With no requirement that hospitals and clinicians be candid with patients about risks and costs, informed consent is "a complete sham," says Harlan Krumholz, MD, speaking at the Lown Institute conference this week.
The healthcare system only gives "lip service" to the informed consent routine, says cardiologist Harlan Krumholz, MD, SM. "What if patient-centered informed consent actually meant something?" he asked clinicians and patient advocates attending a Lown Institute conference in San Diego this week.
Harlan Krumholz, MD, SM |
Krumholz, director of the Center for Outcome Research and Evaluation at Yale University School of Medicine, wants to know what would happen if the consent process included a period of time when a patient could consider all of the risks and benefits of a treatment whether they would be appropriate, and whether there were alternatives with lower risks but similar outcomes.
"There's a structural moment in time when people sign something that says yes, [the doctor] can proceed [with the treatment]... But it's a complete sham. It's a complete sham."
Krumholz's words appeared to strike a chord with the attendees, not just because he is an influential member of numerous policy-making boards such as the Patient Centered Outcomes Research Institute (PCORI). At Yale, the center he directs has a contract with the Centers for Medicare & Medicaid Services to develop a portfolio of measures for hospital pay for performance programs.

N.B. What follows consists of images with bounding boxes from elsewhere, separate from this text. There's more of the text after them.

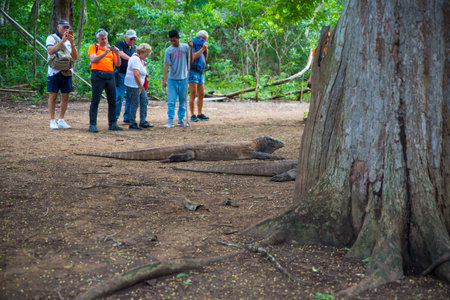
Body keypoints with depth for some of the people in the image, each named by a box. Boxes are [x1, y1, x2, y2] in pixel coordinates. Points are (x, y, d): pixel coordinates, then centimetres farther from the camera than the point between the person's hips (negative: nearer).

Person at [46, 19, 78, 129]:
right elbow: (50, 51, -15)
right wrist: (62, 41, -18)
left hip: (67, 72, 5)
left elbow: (75, 57, 7)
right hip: (55, 71, -5)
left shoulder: (69, 40, 17)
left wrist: (72, 44, -8)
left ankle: (61, 120, 9)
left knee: (65, 97, 3)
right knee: (53, 95, -1)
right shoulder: (51, 38, 3)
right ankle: (52, 120, 4)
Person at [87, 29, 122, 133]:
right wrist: (105, 53, -17)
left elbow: (118, 64, 13)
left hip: (110, 76, 5)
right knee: (95, 101, -5)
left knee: (112, 101, 3)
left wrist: (117, 54, -5)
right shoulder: (93, 47, 9)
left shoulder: (111, 48, 20)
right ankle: (92, 125, -4)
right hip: (98, 76, -4)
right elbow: (93, 59, -9)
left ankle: (112, 124, 10)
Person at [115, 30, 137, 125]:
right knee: (119, 96, -7)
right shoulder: (120, 44, 0)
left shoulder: (134, 48, 18)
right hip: (122, 74, -6)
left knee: (130, 97, 5)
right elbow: (121, 54, -17)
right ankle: (115, 117, 1)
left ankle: (127, 118, 12)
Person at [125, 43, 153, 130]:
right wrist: (140, 86, -17)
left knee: (144, 101, 9)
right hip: (133, 85, -10)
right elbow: (136, 74, -24)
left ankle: (143, 122, 14)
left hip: (139, 84, 10)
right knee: (135, 103, -5)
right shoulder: (135, 59, -18)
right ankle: (132, 124, 4)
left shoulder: (139, 59, 14)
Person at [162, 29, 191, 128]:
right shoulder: (168, 50, -3)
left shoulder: (185, 47, 3)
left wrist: (191, 48, -4)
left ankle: (181, 119, 17)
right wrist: (164, 79, -16)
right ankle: (170, 120, -3)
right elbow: (166, 65, -8)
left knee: (182, 101, 9)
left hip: (183, 79, 2)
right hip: (172, 79, -2)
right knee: (171, 101, -5)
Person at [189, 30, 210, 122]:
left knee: (201, 94, 7)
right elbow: (193, 57, -23)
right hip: (192, 72, -8)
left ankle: (200, 114, 15)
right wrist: (202, 49, -18)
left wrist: (206, 50, 4)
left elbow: (205, 59, 18)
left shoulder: (200, 46, 17)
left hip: (200, 73, 8)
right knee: (193, 95, -11)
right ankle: (192, 116, -10)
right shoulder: (192, 46, -7)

Unfortunately, he continued, there is no expectation or requirement that hospitals and clinicians be candid with patients about the downside risks and costs of procedures, or whether there are cheaper options.
Krumholz gave an example: Researchers looked at patients who had signed informed consent forms before undergoing elective percutaneous coronary intervention and found that "about 75% believed that PCI would prevent a future heart attack and 71% thought it would prolong their life, even though there was no evidence that either was true."
"We have people undergoing procedures under assumptions of benefit that do not exist," Krumholz said.
He appeared to be preaching to the choir. The fledgling Lown Institute is a Boston-based organization founded by Bernard Lown, MD, the cardiologist who developed the direct current defibrillator, but who now questions the necessity for some 50% of interventional cardiology procedures and many other medical interventions.
The institute's unofficial motto: "Do as much as possible FOR the patient and as little as possible TO the patient."
The three-day conference hosted only about 300 attendees, but featured some big names in the informed patient movement, including: Diane E. Meier, MD, Director, Center to Advance Palliative Care Professor of Geriatrics and Palliative Medicine at Mount Sinai in New York; Michael Fine, MD, Director, Rhode Island Department of Health; and Steven Nissen, MD, Department Chair, Cleveland Clinic Cardiovascular Medicine.
Patients need to know not just about the risks and benefits of the drugs and procedures their doctors recommend, but about their options, Krumholz insisted. He suggested that every informed consent document should include these five questions:
- What are the options? Many patients don't know there are reasonable alternatives to the path they're on.
- Who is going to do the procedure and how good are they?
- What are the provider's stats?
- Am I in the right place to have this done? Do you do two of these a year or 2,000?
- What is the out-of-pocket cost?
"I've found that people are often surprised at how much they have to pay out of pocket, and only discover this afterwards," he said. If they were informed that benefits and risks of several options are similar, but one procedure costs a lot more money, "they might do the thing that costs less money because they're having trouble paying the rent or putting food on the table."
And when patient consent forms are pushed in front of the patient, there's often another indignity, he continued. "These discussions are taking place with people lying horizontal, and sometimes sedated… If we're going to give some official blessing to this decision, to an informed consent, we should respect it and say it should occur at a comfortable time period before they're rolled in for the procedure."
Krumholz detailed other strategies to help resolve problems in the way clinicians practice today. One problem is the failure of doctors to explain the benefit of an intervention in terms patients understand.
For example one way of explaining how likely an anticoagulant like the drug warfarin will reduce a patient's chance of having a stroke is to say that the drug carries a 2% benefit.
A better way of explaining it to patients, he said, is to cite the chance of achieving the same result without the drug. In the case of warfarin, "98% will get the same result no matter whether they take the drug or not, and that starts to put it into a different light."
Another idea is for doctors to create a list or a network of fellow clinicians around the country "who have signed on to this way of thinking—people who believe in the same kinds of things that permeate this conference."
"It's not about withholding care, and not about doing less or keeping costs down. It's about finding the right thing for… [the patient]; about the informed patient getting an informed choice based on the right information."
Lastly, Krumholz said, he's working on a project that would enable patients to "own, possess and share their own records, so they can get second opinions and can easily move their health information in ways that don't trap them within the place they happen to be" when they need to make a decision about their medical care.